• [PROVIDED PASSAGE]
跳转至

Foundry

The Foundry connector enables data sharing from one instance of Foundry to another. This workflow requires access to both Foundry instances, and designates one instance as the "source" and the other as the "destination." Throughout the data connection process, users will perform most functions on the destination instance.

Note that this connector is not currently compatible with views as inputs, nor it is compatible with restricted views. Datasets ingested by the destination instance must first be materialized within their source instance.

For example, if a use case requires the transfer of data from red.palantirfoundry.com to blue.palantirfoundry.com, most of the setup and subsequent interactions will take place in the destination instance blue.palantirfoundry.com, which is where the transferred data will ultimately land. The workflows discussed below read data via ingest, rather than write data via export.

Supported capabilities

Capability Status
Bulk import 🟢 Generally available
Streaming ingests 🟢 Generally available
Incremental ingests 🟢 Generally available
Exploration Coming soon
Virtual tables 🟡 Beta
Compute pushdown Not available
Table exports Not available
Export tasks Not available

Setup

  1. Open the Data Connection application and select + New Source in the upper-right corner of the screen.

  2. Select Foundry from the available connector types.

  3. Choose to use a direct connection over the Internet or to connect through an intermediary agent.

  4. Input the hostname of your source Foundry instance. In this case, blue.palantirfoundry.com will pull data from red.palantirfoundry.com, so red.palantirfoundry.com is the source instance.

  5. Choose a means of authentication.

  6. Create an egress policy for the source instance if you are using a direct connection. To ingest data from red.palantirfoundry.com to blue.palantirfoundry.com, create an egress policy for the URL https://red.palantirfoundry.com on port 443. Unlike traditional data connections, you must whitelist all IP addresses within the source instance. This is done through Control Panel by selecting the option to Configure network ingress

  7. Follow the instructions below to configure ingress IP allowlisting for the source instance by adding the destination instance's IP addresses to the source instance's Network ingress extension in Control Panel:

  8. Navigate to the Network egress Control Panel extension in the destination instance to identify the appropriate IP addresses.

• [DATASET EXCERPTS]
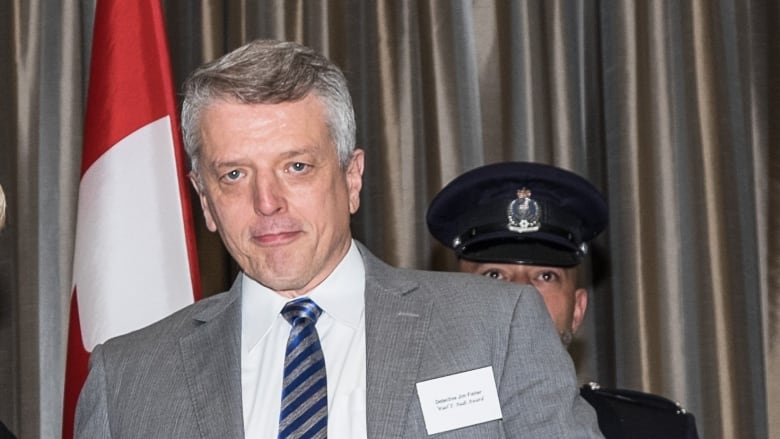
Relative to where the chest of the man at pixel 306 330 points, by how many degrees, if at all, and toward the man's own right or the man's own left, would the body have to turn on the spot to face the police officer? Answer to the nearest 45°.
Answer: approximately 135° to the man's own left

* * *

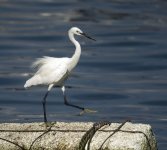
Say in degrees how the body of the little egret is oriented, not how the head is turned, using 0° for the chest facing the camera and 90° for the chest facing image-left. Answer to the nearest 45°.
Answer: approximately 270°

...

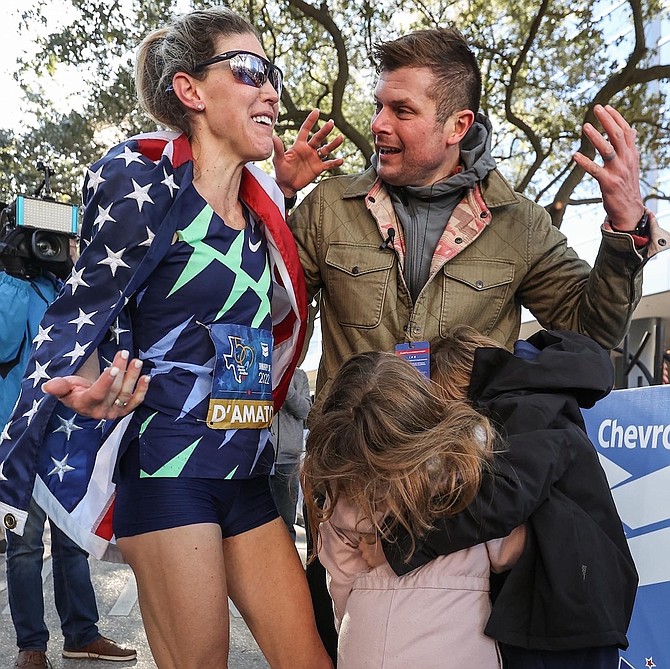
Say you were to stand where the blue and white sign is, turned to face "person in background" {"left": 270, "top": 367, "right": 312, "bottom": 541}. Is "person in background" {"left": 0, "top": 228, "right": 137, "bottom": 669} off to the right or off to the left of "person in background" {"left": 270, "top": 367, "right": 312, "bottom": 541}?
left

• [WORK REQUEST A]
In the Foundry connector page, which port should the egress policy for the source instance's URL use?
• [WORK REQUEST B]
Print the part of the Foundry connector page that opens with the words containing "Capability Status" and closes with "of the screen.", copying it word for word.

• [EXERCISE RESPONSE A]
Port 443

• [EXERCISE RESPONSE B]
Capability Status
Bulk import 🟢 Generally available
Streaming ingests 🟢 Generally available
Incremental ingests 🟢 Generally available
Exploration Coming soon
Virtual tables 🟡 Beta
Compute pushdown Not available
Table exports Not available
Export tasks Not available

Setup

  1. Open the Data Connection application and select + New Source in the upper-right corner of the screen.